The ftpfs module is also capable of running with automount / autofs. To mount FTP automatically in the /mnt/ftpfs directory, use the following command to build ftpfs:
make install_automount

The ftpmount-1.1 directory will be created when the packaged is unpacked. Finally, enter the ftpmount-1.1 directory and run the following commands as root:
make install

Mounting FTP volumes

The biggest drawback to using ftpfs is the amount of bandwidth required. If you use a cable, ADSL, or similar Internet connection, you should have no problems. However, a dial-up connection probably won’t provide the performance you’re looking for.

Using ftpmount
The ftpmount command uses this format:
ftpmount <user:password@ftp-server:port-number root-directory mount-point -own -uid -gid -fmask -dmask -active>

Below is an explanation of the ftpmount command:

  • User – The user name
  • Password – The user password
  • Ftp-server – The FTP server
  • Port – The port the FTP server is using
  • Root directory – The directory on the FTP server that will be mounted locally; this directory is normally specified without the trailing slash
  • Mount-point – The mount point for FTP volumes on the local system
  • Own – This option forces ownership of all remote files
  • UID – The User Identification
  • GID – The Group Identification
  • Fmask – The numerical mode applied to all mounted files
  • Dmask – The numerical mode applied to all mounted directories
  • Active – Enables support for active mode FTP transfers


This is an example of how you might use the ftpmount command.
ftpmount      jcmcintyre:abc123@update-server1:21 /linux-2.4 /mnt/ftpupdates -own -uid=500 -gid=500 -fmask=660 -dmask=770

In this example, the FTP server is actually located on the local network, and it’s used to provide software updates. The user password doesn’t have to be passed as a command parameter since ftpmount will ask for it.

Using the mount command
If ftpmount isn’t installed with ftpfs, you can use the mount command to mount remote FTP volumes. When you use the mount command, you must use the FTP server’s IP address. For example, to mount the /pub/updates on the FTP server at on a local system using the mount point /mnt/ftpfs, use the following command:
mount  -n -t ftpfs none /mnt/ftpfs -o ip= user=jim pass=123abc port=21 root=/pub/updates uid=500 gid=500 fmode=660 dmode=770 

This command will mount the /pub/updates directory on the FTP server at /mnt/ftpfs on the local system. The local user would also assume ownership of all files in the local mounted volume.

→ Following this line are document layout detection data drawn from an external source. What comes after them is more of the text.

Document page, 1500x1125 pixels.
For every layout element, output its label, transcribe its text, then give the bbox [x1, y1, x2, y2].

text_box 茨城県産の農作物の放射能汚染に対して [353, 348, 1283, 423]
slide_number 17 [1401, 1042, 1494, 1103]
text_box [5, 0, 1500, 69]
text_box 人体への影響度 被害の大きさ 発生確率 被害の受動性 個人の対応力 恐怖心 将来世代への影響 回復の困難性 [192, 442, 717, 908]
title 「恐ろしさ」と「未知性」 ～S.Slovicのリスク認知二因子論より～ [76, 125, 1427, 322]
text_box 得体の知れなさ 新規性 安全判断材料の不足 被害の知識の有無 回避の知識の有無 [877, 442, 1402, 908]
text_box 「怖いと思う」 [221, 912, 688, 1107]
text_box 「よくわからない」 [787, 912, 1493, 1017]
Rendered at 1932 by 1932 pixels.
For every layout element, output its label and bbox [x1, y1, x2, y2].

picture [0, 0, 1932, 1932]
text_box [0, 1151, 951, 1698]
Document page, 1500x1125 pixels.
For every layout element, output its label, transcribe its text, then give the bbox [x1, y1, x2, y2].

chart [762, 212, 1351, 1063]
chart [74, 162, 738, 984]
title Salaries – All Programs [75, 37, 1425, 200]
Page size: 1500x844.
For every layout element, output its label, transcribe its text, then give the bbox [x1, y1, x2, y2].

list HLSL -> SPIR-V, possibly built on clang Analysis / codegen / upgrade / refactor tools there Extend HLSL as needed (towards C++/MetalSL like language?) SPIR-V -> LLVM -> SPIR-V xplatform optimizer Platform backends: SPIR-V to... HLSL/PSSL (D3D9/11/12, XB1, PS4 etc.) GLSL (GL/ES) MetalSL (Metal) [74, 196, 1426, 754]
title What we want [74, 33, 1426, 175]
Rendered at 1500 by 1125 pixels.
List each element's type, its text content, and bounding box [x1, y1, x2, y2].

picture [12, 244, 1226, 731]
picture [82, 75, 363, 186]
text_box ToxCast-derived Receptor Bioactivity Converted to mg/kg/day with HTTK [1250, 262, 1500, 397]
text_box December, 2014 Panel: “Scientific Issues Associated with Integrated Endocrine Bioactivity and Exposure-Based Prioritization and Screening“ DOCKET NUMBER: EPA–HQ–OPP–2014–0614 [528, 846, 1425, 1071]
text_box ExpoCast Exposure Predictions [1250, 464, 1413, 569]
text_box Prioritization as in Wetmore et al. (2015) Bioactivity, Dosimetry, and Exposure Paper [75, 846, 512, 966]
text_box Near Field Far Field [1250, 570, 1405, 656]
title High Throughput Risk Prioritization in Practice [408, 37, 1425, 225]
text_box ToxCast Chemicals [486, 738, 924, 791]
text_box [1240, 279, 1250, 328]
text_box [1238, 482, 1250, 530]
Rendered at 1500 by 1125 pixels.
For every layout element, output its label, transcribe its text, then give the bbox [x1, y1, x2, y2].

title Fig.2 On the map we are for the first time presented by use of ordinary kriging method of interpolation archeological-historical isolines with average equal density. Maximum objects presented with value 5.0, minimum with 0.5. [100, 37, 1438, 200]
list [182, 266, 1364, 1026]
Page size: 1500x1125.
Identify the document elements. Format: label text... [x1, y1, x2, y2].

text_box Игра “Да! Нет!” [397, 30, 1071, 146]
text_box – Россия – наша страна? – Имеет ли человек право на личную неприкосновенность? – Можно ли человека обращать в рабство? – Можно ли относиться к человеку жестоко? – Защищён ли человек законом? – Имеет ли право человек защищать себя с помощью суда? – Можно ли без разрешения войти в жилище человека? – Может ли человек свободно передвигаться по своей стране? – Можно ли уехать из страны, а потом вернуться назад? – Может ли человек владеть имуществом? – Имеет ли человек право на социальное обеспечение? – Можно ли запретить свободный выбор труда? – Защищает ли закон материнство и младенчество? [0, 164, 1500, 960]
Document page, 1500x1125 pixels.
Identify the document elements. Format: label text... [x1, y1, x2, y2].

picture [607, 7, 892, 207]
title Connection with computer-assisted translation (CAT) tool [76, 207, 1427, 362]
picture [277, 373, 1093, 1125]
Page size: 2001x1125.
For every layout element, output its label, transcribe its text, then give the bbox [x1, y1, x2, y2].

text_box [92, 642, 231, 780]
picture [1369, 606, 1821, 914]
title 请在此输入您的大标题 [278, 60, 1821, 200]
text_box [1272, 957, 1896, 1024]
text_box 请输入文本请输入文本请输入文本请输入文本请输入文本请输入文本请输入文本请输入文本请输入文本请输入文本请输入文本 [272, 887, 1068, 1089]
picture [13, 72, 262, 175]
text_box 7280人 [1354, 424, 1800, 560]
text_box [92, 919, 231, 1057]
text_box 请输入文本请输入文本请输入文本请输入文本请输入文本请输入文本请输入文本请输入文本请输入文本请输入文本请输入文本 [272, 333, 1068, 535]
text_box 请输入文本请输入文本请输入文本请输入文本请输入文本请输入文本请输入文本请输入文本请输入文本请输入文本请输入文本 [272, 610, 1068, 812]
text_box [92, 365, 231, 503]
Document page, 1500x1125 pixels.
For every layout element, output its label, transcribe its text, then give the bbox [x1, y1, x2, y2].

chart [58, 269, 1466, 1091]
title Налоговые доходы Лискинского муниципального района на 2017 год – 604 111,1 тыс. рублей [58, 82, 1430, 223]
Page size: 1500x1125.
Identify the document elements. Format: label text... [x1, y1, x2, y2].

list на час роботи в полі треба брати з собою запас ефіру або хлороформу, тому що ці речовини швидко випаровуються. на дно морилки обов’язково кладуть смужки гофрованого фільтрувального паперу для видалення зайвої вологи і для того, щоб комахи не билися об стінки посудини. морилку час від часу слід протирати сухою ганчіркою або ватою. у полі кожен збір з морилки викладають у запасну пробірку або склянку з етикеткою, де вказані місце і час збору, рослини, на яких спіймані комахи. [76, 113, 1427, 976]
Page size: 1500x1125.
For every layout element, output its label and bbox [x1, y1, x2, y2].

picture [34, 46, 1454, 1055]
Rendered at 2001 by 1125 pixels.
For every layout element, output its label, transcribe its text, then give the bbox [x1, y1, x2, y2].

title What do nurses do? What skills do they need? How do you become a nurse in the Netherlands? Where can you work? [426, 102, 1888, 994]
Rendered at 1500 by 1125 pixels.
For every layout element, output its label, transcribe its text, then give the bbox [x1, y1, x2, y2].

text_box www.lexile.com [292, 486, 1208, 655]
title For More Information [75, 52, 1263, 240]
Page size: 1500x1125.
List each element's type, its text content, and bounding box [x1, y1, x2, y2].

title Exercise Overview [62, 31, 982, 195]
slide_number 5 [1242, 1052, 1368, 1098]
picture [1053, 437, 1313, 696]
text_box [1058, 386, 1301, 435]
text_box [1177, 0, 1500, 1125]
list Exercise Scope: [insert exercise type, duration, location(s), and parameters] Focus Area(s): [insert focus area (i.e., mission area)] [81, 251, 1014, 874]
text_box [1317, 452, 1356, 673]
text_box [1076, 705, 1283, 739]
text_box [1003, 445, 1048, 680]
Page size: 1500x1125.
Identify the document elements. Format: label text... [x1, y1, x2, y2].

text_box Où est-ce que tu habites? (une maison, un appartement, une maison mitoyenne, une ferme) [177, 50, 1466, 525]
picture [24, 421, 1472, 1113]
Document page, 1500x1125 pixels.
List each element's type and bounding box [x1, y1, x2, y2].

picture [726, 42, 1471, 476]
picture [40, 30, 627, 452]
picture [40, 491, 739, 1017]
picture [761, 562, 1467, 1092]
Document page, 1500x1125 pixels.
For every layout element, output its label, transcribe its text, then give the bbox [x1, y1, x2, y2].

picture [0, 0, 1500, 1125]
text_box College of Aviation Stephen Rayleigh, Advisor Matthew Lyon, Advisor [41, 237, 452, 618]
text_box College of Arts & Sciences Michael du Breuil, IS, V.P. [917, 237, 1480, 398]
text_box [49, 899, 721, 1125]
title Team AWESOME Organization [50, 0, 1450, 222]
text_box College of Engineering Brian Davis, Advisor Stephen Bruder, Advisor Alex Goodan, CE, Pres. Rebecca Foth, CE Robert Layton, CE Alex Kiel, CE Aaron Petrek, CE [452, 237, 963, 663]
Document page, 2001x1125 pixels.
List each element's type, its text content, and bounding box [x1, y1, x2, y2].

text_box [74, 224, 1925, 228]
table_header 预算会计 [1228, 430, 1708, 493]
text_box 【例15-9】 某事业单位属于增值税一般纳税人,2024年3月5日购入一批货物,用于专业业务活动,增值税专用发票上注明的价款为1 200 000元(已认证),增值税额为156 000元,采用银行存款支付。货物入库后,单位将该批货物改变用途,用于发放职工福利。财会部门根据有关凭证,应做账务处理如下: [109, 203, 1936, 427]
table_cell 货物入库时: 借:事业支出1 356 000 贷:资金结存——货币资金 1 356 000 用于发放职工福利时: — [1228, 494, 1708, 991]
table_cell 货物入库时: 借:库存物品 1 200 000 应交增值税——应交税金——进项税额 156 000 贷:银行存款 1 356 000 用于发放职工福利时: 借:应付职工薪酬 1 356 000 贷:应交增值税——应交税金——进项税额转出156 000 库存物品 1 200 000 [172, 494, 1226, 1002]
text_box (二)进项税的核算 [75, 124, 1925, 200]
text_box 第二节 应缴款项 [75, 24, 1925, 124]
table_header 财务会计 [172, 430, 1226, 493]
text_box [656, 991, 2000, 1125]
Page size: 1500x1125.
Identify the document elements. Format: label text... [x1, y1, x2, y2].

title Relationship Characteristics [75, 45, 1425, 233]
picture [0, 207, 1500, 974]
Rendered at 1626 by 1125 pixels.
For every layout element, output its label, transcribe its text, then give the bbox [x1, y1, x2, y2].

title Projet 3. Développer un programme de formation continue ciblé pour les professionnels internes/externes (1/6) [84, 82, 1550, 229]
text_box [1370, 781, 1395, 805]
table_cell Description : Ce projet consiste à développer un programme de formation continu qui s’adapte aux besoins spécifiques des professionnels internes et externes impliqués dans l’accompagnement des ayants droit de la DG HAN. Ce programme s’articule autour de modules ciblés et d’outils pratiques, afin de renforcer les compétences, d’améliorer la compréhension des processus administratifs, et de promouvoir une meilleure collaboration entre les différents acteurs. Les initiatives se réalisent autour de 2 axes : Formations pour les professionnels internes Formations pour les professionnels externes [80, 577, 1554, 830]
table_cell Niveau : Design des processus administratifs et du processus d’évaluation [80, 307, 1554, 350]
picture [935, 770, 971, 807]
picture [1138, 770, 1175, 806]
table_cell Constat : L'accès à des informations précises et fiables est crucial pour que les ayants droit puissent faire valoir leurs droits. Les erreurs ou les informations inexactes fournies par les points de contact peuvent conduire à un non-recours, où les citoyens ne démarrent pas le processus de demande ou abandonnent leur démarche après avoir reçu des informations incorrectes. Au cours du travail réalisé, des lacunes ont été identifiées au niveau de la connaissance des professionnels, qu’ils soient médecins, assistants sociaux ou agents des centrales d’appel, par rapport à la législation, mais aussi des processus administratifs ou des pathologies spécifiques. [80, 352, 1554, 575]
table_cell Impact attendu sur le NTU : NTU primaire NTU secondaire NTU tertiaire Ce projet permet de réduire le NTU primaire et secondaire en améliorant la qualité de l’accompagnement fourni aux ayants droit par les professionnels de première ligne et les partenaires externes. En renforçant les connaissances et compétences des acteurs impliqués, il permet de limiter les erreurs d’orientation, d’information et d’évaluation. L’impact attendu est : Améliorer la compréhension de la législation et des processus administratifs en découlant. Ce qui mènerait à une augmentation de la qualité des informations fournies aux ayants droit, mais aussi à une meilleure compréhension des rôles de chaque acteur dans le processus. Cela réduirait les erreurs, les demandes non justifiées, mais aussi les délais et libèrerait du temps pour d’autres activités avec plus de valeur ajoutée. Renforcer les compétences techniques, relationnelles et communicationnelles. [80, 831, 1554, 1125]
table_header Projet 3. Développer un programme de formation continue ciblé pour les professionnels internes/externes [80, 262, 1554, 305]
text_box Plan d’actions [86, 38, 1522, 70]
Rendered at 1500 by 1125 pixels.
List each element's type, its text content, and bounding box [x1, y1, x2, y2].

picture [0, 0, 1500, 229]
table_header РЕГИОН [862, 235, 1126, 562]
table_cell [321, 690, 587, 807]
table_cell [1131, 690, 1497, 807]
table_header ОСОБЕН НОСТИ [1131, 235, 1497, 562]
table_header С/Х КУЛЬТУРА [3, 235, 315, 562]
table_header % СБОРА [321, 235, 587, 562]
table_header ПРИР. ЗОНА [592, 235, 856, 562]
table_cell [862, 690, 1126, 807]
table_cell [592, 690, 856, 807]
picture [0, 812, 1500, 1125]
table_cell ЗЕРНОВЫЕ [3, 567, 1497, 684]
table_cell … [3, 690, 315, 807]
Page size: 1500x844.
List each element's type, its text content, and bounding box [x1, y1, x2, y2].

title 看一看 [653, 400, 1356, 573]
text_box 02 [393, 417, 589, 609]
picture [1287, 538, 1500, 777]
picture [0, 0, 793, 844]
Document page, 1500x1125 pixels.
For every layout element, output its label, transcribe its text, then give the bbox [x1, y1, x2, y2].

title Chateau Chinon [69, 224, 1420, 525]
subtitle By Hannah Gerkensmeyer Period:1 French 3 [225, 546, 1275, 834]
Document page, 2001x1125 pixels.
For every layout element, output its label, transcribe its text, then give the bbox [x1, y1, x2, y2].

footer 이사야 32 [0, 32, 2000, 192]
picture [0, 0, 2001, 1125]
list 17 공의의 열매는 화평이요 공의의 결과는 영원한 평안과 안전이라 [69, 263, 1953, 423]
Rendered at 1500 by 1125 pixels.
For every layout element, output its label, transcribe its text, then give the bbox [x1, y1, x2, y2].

Tips before you deploy ftpfs
Here are some useful tips to remember about the mount command:

  • Forcing file ownership is convenient when the FTP server uses unconventional file access permissions.
  • Use the -n option with the mount command. This prevents the user password information form being written to /etc/mtab.

To unmount any mounted FTP volumes, use the umount command. For example, if an FTP volume is mounted at /mnt/ftpfs, use the command:
umount /mnt/ftpfs

There are some points to remember about using ftpfs:

  • Limit the number of processes reading the mount point concurrently.
  • Concurrent access will work, but when only one process reads the mount point while the TCP connection is kept alive. Allowing other processes to read the mount will degrade performance.